Research published in 2024 indicates that the decline of the Lithuanian language in the border regions has accelerated. The three main historical "linguistic islands" of Lazūnai (Lazuny), Gervėčiai (Gervyaty), and the Pelesa–Rodūnia zone have experienced significant population loss. In the districts of Astravyets, Voranava, and Lida, while approximately 1,300 individuals declared Lithuanian ethnicity in 2019, only about 25% considered Lithuanian their mother tongue.

Sociolinguistic studies on the Southern Aukštaitian dialect spoken in the Voranava District describe a process of "language death" due to intense contact with the local Belarusian vernacular (referred to as po prostu).

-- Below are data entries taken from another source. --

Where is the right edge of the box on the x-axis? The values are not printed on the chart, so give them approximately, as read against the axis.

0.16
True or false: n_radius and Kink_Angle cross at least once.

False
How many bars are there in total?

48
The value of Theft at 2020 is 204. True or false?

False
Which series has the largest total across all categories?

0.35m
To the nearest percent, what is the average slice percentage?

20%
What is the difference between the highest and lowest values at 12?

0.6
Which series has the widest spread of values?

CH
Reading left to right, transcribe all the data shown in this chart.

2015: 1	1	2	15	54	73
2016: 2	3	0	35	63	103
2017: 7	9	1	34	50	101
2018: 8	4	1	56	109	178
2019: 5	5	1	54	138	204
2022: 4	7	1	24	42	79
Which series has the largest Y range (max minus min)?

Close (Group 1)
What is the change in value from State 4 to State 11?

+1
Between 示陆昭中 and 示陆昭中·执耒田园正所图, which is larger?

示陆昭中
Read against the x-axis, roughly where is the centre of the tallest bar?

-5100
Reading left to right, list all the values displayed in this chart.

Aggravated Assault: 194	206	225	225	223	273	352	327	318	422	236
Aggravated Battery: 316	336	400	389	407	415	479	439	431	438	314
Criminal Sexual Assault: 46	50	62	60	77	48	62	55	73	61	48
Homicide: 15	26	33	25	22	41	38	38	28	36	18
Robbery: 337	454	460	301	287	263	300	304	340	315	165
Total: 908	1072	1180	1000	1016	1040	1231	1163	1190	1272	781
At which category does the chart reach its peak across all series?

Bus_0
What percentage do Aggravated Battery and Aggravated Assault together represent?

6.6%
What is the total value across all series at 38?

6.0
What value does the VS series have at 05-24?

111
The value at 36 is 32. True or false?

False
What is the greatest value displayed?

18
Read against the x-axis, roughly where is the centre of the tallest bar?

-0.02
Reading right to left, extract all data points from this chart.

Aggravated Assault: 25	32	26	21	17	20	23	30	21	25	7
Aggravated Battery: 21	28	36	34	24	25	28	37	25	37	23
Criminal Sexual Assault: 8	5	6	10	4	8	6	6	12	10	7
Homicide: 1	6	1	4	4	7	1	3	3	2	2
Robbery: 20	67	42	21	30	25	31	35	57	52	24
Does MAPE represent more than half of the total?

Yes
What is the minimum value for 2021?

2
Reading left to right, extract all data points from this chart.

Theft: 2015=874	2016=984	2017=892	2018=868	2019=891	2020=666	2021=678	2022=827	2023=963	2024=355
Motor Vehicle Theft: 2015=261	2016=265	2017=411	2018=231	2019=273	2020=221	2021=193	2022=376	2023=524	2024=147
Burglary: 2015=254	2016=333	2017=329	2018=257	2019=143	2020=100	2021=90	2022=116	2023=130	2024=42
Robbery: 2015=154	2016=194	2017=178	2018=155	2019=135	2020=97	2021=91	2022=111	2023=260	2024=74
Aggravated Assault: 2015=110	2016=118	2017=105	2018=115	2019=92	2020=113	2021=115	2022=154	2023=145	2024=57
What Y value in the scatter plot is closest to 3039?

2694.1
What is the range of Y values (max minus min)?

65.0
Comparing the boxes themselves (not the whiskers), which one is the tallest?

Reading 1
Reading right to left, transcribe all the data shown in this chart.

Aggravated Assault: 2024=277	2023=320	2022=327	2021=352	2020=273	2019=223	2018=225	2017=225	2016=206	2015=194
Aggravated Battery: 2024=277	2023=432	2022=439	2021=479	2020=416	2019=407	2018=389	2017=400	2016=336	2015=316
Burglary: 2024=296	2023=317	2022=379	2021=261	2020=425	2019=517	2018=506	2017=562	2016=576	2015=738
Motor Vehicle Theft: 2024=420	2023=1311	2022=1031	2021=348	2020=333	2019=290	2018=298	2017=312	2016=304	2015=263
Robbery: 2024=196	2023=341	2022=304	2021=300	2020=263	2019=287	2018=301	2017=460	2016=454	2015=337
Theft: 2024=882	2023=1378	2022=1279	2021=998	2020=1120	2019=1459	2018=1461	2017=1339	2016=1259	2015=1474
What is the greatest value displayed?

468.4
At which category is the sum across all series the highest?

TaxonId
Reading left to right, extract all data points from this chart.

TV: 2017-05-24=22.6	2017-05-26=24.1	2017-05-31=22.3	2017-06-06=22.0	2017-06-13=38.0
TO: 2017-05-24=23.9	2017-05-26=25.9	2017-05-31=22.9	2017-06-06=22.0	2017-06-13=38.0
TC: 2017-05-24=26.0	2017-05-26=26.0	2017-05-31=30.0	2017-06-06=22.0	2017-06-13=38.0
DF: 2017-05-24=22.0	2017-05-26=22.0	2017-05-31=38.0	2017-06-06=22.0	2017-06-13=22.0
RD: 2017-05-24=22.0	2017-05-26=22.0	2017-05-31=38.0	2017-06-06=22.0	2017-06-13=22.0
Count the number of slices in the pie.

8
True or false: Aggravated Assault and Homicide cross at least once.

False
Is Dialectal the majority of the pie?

=== Political Repressions (2020–present) ===
Following the 2020–2021 Belarusian protests, the Lukashenko regime initiated repressions against organizations of the Lithuanian minority, viewing them as instruments of "soft power" and potential destabilization. Between 2021 and 2024, authorities liquidated the Belarusian Community of Lithuanians, as well as regional organizations including "Gintaras" (Radun), "Rytas" (Braslaw), "Rūta" (Lida), "Vytis", "Gimtinė" (Pelesa), "Tėvynė" (Grodno), and the "Gervėčiai" club.

=== Education ===
Until 2022, two general education schools with Lithuanian as the language of instruction operated in Rymdziuny (Astravyets District) and Pelesa (Voranava District), supported by the Lithuanian government. However, amendments to the Code of the Republic of Belarus on Education came into effect on September 1, 2022, eliminating instruction in minority languages. Lithuanian was reduced to an optional subject. On August 12, 2022, Lithuania issued a formal diplomatic note protesting the closure of Lithuanian-medium schools. In response, on September 15, 2022, Belarus unilaterally terminated the agreement with Lithuania on cooperation in education.